Source extract ::
Writing a http.HandleFunc, why does this function work?


(John Simmonds) #1

Take a look at my simple program below, could someone be kind enough explain this to me, please? When I call the indexHandler function, “http.HandleFunc(”/", indexHandler)", I don’t feed it parameters such as “indexHandle(a,b)” but yet the function definition needs two parameters “w” and “r” however it’s called without them and still works. Why?

package main

import (
“fmt”
“net/http”
)

func indexHandler(w http.ResponseWriter, r *http.Request) {
fmt.Fprintf(w, “Did it work?Hello World!”)
}

func main() {
http.HandleFunc("/", indexHandler)
http.ListenAndServe(":8000", nil)
}


(Norbert Melzer) #2

You do not call the indexHandler at all, instead you pass it to http.HandleFunc, which then calls it. And in its signature it tells you, that the function passed to it must have the two parameters.


(John Simmonds) #3

That makes sense if I try and guess what a “signature” is using common sense, but for learning reasons, can I ask what is it’s a signature and where can I see it?

I tried “godoc net/http.HandleFunc” but just got an error.


(John Simmonds) #4

Oh just found the documentation for this at " https://godoc.org/net/http#HandleFunc " so thought I would post to tell others. So how would you define what a signature is?


(Norbert Melzer) #5

The signature of a function specifies its name (optional), its arguments and their types and the type of the return values.

So func HandleFunc(pattern string, handler func(ResponseWriter, *Request)) is the signature of http.HandleFunc.

Required actions ::
1) Summarize the forum thread in three sentences.
2) Output the stretch of the forum thread from "(John Simmonds) #4" through "signature of http.HandleFunc.", copied word for word.

Extracted material ::
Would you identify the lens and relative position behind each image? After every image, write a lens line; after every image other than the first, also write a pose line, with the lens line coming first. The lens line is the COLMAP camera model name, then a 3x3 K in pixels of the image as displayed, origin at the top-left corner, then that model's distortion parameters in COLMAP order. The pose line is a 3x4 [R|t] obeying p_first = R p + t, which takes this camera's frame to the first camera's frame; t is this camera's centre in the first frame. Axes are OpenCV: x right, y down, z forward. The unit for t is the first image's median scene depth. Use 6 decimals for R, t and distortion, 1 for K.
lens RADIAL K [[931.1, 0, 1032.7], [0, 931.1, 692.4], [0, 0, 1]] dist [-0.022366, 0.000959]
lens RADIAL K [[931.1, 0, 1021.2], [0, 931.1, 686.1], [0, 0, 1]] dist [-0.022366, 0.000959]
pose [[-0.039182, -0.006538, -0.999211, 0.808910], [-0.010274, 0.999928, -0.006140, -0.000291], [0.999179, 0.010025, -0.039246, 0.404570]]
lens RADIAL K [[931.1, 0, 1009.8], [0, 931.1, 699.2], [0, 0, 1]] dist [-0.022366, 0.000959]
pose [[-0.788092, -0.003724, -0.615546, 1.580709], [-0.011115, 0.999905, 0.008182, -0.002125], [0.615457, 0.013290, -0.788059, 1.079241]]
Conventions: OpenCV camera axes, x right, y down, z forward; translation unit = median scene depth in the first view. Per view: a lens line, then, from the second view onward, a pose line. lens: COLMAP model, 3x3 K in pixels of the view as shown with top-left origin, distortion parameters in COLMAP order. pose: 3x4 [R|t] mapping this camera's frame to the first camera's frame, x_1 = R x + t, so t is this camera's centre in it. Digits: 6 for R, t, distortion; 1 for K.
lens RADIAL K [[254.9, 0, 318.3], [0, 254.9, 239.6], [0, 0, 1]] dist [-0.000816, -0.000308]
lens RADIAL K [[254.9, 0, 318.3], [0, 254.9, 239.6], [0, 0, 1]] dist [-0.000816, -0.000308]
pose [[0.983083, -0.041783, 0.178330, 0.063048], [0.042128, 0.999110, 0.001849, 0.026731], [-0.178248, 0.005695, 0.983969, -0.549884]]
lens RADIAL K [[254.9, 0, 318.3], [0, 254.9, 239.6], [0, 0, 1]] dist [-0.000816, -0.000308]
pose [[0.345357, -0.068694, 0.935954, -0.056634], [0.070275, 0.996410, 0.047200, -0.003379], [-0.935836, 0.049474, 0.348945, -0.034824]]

Answers to the tasks ::
1) John Simmonds asks why the indexHandler function works in a short Go program even though it is passed to http.HandleFunc without the two parameters "w" and "r" that its definition requires. Norbert Melzer replies that indexHandler is not called at all but passed to http.HandleFunc, which calls it, and that http.HandleFunc's signature says the passed function must have those two parameters. After John Simmonds finds the documentation and asks what a signature is, Norbert Melzer explains that it specifies a function's name (optional), its arguments and their types, and the type of the return values, and gives the signature of http.HandleFunc as an example.

2)
(John Simmonds) #4

Oh just found the documentation for this at " https://godoc.org/net/http#HandleFunc " so thought I would post to tell others. So how would you define what a signature is?


(Norbert Melzer) #5

The signature of a function specifies its name (optional), its arguments and their types and the type of the return values.

So func HandleFunc(pattern string, handler func(ResponseWriter, *Request)) is the signature of http.HandleFunc.